*Work instructions*. Write out the lines below again without the picture, switching "pixel coordinates" to "image coordinates" and leaving everything else unchanged.

*Data section*.
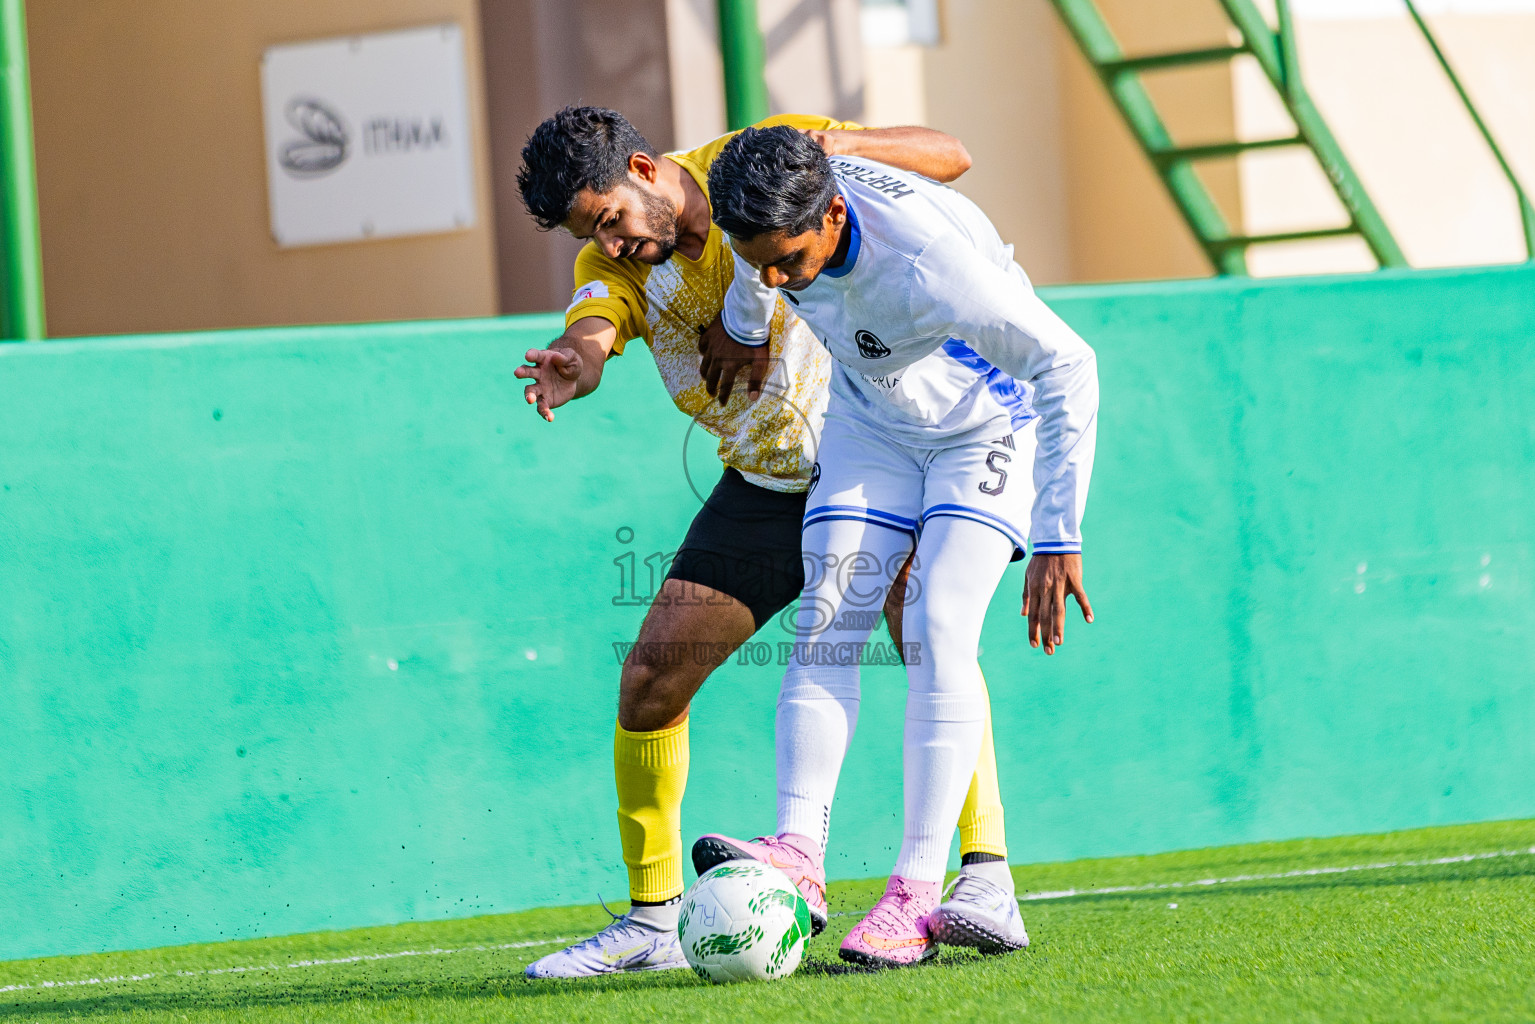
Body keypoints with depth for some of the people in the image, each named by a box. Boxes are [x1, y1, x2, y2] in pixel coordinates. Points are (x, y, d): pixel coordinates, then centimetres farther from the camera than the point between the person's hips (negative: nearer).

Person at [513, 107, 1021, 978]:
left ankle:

*Solved exercise*.
Body keypoints with depth for some of the people in the image, each named by a box. Boxes are [x1, y1, x2, y2] in image coordinates. Points are (x, y, d): image coordinates, then centimetres farther from the camera than the point between the person's hips (negative: nearer).

Person at [513, 107, 1021, 978]:
left ankle:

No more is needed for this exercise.